Армия начала расстраивать ряды. Части оторвались одна от другой под первыми ужасами огня. Они уже с трудом различали одна другую, а скоро и вовсе потеряют друг друга из виду.
Четыре года подряд все их усилия и страдания будут идти параллельно друг другу и никогда не сольются воедино. Артиллерия и пехота искали друг друга, но не находили. Неизвестно было, где генералы. Мы все стали уже просто отдельными группками, затерявшимися в жестоком одиночестве современного поля битвы. Каждый сам рыл себе могилу. Каждый стоял перед судьбой в одиночку. Впрочем, судьба каждого в отдельности ничем не отличалась от судьбы всех прочих, ибо все было построено на научных основаниях. Это было серийное производство, а не шум разнообразия!
Мы уже посылали ординарцев на артиллерийские батареи, но они не возвратились. Мы решили, что артиллерия нас оставила, что нас покинули на произвол судьбы. Мы стали жаловаться на все и на всех, ибо все оказывалось ужасным—и друзья, и враги. Мы снова посылали на батарею гонцов одного за другим. Но либо они не доходили до места, либо артиллерии было не до нас. Ах, уж эта артиллерия!
Положение стало ухудшаться. Немцы надвигались медленно, но верно. Им помогал все более и более интенсивный огонь их батарей. Мы стали убеждаться, что у нас артиллерии нет или ее очень мало и что немецкая гораздо сильней. И пулеметов у них было больше.
Как ни часто мы их слышали, но видеть немцев нам так и не удавалось.
На лоне природы видны были одни только наши красные штаны. Только они одни оживляли пейзаж.
Безмозглое тщеславие, изумительное идиотство наших генералов и наших депутатов!
Мы еще не знали тогда, что у неприятеля они временами оказывались еще глупей, чем наши.
Внезапно в самой гуще наших пехотных рядов появилась 75-миллиметровая батарея. Она вызвала сенсацию. Ее лихой въезд произвел на нас огромное впечатление. Как раз в эту самую минуту немцы вышли из лесу. Они двигались густыми рядами. И вот 75-миллиметровая открывает сногсшибательный огонь. Раз, раз, раз! Шесть выстрелов по шести скирдам, расположенным прямоугольником. И с каждой скирдой взлетает в воздух целая куча немцев. Лейтенант встал во весь рост посреди нас и все время испускал ликующие возгласы. Нас это захватило. Впрочем, – теперь мы это видели своими глазами, – это была еще довольно гуманная война.

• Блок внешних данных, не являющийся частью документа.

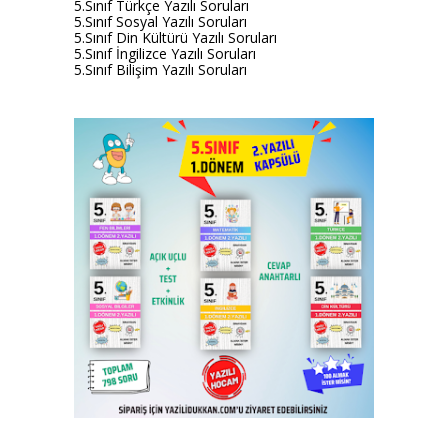
5.Sınıf Türkçe Yazılı Soruları
5.Sınıf Sosyal Yazılı Soruları
5.Sınıf Din Kültürü Yazılı Soruları
5.Sınıf İngilizce Yazılı Soruları
5.Sınıf Bilişim Yazılı Soruları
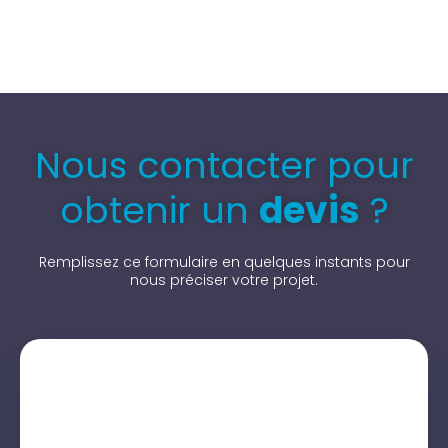
Nous contacter pour
obtenir un
devis
?
Remplissez ce formulaire en quelques instants pour
nous préciser votre projet.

Если бы мы сами не находились под обстрелом пулемета с голубятни, мы могли бы поддержать нашу артиллерию. Мне пришла в голову блестящая мысль попросить о переброске моего взвода. На поддержку артиллерии! Это открывало перед нами блестящие возможности. Ибо если наша артиллерия слишком разойдется, она окажется под угрозой. Эта угроза пришла не сразу. Нас даже охватило понапрасну чувство удовлетворения. Но мщение всё же пришло. И, конечно, оно обрушилось вовсе не на артиллеристов, а именно на нас.
Какую потрясающую нелепость выдумали наши генералы для защиты от вражеской артиллерии! Целый взвод должен броситься наземь в кучу, ранцами кверху! Это называется «щитом черепахи». Какая нелепая попытка – спастись от современной механизированной войны приемами, достойными эпохи древнего Рима! Мы прижимались друг к другу кучами, человек в сорок-пятьдесят, топорща спины. Наши ранцы, образуя своего рода настилку, едва ли могли бы спасти нас даже от шрапнели и осколков, но уж вовсе никуда не годились против бризантного снаряда.

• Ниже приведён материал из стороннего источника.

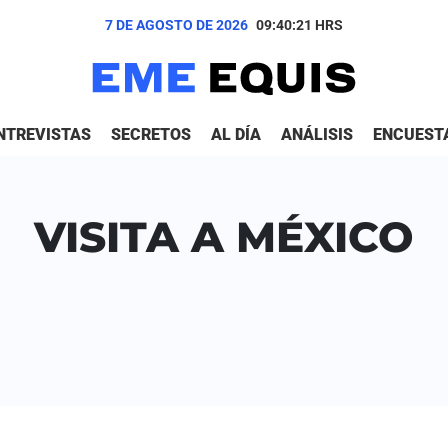
7 DE AGOSTO DE 2026
09:40:21
HRS
NTREVISTAS
SECRETOS
AL DÍA
ANÁLISIS
ENCUEST
VISITA A MÉXICO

Мы были в двух шагах от передовой батареи, очень скоро взятой на прицел. Повинуясь правилам, выработанным в тихих канцеляриях, мы представляли собой гору мяса, приготовленного для рубки. При таком способе защиты немцы уложили бы сорок жертв одним выстрелом.
В наш взвод они не попадали. Снаряды ложились вокруг да около, но мы узнали об этом лишь впоследствии. А в то время каждый близкий взрыв снаряда разрывал нам сердце на части.